Here's the Pulumi program in Python that sets up the ECS cluster, capacity provider, and an ECS service:

```python
import pulumi
import pulumi_aws as aws

# Define an ECS Cluster
ecs_cluster = aws.ecs.Cluster("ecsCluster")

# Assuming you have an existing Auto Scaling group, pass its ARN.
# Define an ECS Capacity Provider
ecs_capacity_provider = aws.ecs.CapacityProvider("ecsCapacityProvider",
    name="myCapacityProvider",
    auto_scaling_group_provider=aws.ecs.CapacityProviderAutoScalingGroupProviderArgs(
        auto_scaling_group_arn="arn:aws:autoscaling:region:account-id:autoScalingGroup:auto-scaling-group-name:autoScalingGroupName/auto-scaling-group-name",
        managed_scaling=aws.ecs.CapacityProviderAutoScalingGroupProviderManagedScalingArgs(
            maximum_scaling_step_size=1000,
            minimum_scaling_step_size=1,
            status="ENABLED",
            target_capacity=75,
        ),
        managed_termination_protection="ENABLED",
    ),
    tags={"Name": "ecsCapacityProvider"}
)

# Define an ECS Task Definition
task_definition = aws.ecs.TaskDefinition("appTaskDefinition",
    family="service",
    cpu="256",
    memory="512",
    network_mode="awsvpc",
    requires_compatibilities=["FARGATE"],
    execution_role_arn=aws_iam_role["ecs_execution_role"].arn,  # Assuming ecs_execution_role is already defined
    container_definitions=pulumi.Output.all(container_image_url).apply(lambda url: f"""
        [
            {{
                "name": "my-inference-service",
                "image": "{url}",
                "cpu": 256,
                "memory": 512,
                "essential": true,
                "portMappings": [
                    {{
                        "containerPort": 80,
                        "hostPort": 80
                    }}
                ]
            }}
        ]
    """)
)

# Define an ECS Service with the Capacity Provider
ecs_service = aws.ecs.Service("appService",
    cluster=ecs_cluster.arn,
    desired_count=3,
    launch_type="FARGATE",
    capacity_provider_strategies=[aws.ecs.ServiceCapacityProviderStrategiesArgs(
        capacity_provider="myCapacityProvider",
        weight=1,
        base=1
    )],
    task_definition=task_definition.arn,
    network_configuration=aws.ecs.ServiceNetworkConfigurationArgs(
        subnets=["subnet-abcdefgh", "subnet-12345678"],  # Specify your subnets here
        security_groups=["sg-12345678"],  # Specify your security groups here
        assign_public_ip=True,
    ),
    load_balancers=[aws.ecs.ServiceLoadBalancersArgs(
        target_group_arn="arn:aws:elasticloadbalancing:region:account-id:targetgroup/my-targets/1234567890123456",
        container_name="my-inference-service",
        container_port=80,
    )],
    opts=pulumi.ResourceOptions(depends_on=[ecs_capacity_provider])
)

# Export the service name and cluster name
pulumi.export('service_name', ecs_service.name)
pulumi.export('cluster_name', ecs_cluster.name)
```

In this program, you're setting up resources with the following roles:

- **ECS Cluster**: A cluster named 'ecsCluster' to organize your service's resources.
- **ECS Capacity Provider**: A capacity provider named 'myCapacityProvider,' configured to a desired target capacity of 75%. This percentage is based on the preference for scaling the number of tasks.
- **ECS Task Definition**: A task definition 'appTaskDefinition' that defines your inference serving application with the assumed placeholder `container_image_url`, which represents where your container image is stored.
- **ECS Service**: A service 'appService' that ties together your 'ecsCluster', 'ecsCapacityProvider', and 'appTaskDefinition'. It ensures that your service maintains 3 tasks, based on the capacity provider's strategy.

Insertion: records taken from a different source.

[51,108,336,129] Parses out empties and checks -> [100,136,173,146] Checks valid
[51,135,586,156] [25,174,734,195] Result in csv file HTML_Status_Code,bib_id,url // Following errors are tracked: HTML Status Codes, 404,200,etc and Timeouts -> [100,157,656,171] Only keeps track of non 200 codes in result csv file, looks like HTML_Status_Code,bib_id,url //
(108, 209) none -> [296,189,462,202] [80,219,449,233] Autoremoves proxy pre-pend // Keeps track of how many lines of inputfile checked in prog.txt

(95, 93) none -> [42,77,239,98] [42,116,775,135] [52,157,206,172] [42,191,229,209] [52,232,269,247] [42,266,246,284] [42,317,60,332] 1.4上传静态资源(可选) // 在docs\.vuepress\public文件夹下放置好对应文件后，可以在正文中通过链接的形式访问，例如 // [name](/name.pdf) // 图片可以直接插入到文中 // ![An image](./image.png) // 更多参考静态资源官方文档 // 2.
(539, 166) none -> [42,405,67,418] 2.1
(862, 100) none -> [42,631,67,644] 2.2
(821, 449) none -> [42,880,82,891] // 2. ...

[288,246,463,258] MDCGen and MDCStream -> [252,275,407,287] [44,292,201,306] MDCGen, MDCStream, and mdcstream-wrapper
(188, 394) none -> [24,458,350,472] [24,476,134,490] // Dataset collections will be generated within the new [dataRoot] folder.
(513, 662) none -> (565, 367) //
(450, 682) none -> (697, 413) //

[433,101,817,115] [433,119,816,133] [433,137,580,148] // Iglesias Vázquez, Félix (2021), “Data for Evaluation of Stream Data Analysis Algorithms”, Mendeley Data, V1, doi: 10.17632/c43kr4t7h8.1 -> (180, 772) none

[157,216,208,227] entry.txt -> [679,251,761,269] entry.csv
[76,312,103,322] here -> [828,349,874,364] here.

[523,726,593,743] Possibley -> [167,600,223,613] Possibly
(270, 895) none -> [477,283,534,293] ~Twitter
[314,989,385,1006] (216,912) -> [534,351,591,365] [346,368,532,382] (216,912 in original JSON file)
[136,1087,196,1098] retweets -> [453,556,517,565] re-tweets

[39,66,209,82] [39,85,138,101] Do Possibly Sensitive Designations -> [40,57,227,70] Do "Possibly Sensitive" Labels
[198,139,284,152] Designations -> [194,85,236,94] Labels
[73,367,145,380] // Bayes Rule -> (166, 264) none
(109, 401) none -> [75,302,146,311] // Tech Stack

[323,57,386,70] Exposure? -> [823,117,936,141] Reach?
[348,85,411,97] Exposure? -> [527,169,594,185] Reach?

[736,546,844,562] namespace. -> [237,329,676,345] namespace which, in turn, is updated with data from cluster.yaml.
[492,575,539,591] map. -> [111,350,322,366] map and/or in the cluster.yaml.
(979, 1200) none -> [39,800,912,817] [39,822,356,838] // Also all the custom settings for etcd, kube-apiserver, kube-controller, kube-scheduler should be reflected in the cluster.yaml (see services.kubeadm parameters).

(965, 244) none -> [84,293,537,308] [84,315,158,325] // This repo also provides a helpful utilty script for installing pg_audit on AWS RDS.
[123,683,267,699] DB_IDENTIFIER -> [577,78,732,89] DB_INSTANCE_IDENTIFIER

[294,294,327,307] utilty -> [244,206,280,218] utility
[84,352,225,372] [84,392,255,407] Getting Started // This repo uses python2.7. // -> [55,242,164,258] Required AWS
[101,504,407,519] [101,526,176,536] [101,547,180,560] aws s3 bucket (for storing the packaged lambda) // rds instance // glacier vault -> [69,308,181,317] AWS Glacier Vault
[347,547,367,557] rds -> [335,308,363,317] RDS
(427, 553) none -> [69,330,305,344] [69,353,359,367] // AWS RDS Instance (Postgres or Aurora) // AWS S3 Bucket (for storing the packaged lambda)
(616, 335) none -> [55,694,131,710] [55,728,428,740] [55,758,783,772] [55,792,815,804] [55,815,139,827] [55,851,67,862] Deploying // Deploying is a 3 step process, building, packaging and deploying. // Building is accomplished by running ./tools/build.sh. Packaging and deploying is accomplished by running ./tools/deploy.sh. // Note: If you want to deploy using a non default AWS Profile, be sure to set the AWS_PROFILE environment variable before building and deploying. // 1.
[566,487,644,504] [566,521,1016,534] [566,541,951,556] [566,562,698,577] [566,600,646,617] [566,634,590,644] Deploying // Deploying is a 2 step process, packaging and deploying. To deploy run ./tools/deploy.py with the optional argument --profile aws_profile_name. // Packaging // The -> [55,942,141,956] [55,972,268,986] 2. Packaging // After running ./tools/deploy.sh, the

Substitute the `container_image_url`, `ecs_execution_role`, `auto_scaling_group_arn`, `subnets`, `security_groups`, and `target_group_arn` with your actual resource information.

After you set up the resources, you export the service name and cluster name as stack outputs, which you can retrieve using `pulumi stack output` command after deploying your Pulumi app.

This service is now ready to scale high-throughput inference workloads with the capacity provider's scaling policies in place.